Instruction: Say how many lines in the records contain the string "realpython", giving the number by itself.

==========

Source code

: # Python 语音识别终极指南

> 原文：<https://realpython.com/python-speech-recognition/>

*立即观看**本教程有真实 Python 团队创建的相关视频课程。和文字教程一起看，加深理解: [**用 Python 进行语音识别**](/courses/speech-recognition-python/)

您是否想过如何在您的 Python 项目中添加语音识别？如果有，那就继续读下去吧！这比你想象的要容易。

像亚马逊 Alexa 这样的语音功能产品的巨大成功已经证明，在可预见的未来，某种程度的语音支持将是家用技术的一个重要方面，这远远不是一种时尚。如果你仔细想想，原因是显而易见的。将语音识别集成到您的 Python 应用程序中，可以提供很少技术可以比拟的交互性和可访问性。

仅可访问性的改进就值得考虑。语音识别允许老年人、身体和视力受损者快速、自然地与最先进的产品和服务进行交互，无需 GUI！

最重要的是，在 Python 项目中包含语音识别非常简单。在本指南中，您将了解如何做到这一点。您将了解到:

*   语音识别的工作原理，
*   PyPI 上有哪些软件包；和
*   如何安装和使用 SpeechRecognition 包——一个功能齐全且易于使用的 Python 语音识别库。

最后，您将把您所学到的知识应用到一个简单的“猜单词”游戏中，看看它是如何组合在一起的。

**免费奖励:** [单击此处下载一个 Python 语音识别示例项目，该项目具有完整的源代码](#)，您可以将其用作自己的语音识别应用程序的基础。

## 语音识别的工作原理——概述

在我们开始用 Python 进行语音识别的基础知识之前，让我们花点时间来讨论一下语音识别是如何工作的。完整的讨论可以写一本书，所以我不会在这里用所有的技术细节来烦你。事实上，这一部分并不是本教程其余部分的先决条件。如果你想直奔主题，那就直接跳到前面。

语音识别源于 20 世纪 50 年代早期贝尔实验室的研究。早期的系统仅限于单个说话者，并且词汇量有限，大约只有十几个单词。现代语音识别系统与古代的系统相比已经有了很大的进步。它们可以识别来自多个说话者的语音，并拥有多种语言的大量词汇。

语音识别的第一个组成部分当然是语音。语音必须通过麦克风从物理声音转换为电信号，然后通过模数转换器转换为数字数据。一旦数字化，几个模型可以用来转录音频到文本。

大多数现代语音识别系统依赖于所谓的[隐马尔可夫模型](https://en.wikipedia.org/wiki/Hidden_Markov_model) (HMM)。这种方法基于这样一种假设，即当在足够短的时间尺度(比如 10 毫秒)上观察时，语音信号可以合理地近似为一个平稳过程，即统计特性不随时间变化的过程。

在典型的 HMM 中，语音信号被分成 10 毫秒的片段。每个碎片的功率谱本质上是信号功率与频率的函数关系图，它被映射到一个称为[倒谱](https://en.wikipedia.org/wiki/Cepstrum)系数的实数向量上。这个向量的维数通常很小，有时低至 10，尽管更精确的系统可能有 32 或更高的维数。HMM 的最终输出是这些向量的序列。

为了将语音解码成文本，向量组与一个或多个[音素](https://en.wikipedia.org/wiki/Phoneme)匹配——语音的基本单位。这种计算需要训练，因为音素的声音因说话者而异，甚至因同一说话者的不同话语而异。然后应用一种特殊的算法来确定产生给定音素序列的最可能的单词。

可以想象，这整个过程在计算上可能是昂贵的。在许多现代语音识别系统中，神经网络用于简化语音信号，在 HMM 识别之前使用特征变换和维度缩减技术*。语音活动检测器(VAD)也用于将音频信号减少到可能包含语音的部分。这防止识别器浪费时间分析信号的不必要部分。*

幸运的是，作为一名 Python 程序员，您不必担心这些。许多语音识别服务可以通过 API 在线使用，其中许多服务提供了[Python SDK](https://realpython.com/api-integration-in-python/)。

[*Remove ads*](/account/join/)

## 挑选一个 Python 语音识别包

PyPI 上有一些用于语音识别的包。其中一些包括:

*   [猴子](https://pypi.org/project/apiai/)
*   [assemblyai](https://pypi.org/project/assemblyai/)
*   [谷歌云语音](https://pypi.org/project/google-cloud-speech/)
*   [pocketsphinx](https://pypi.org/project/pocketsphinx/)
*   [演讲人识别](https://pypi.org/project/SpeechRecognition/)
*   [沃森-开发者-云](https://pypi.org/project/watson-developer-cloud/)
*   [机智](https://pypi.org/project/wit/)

==========

Expected answer: 2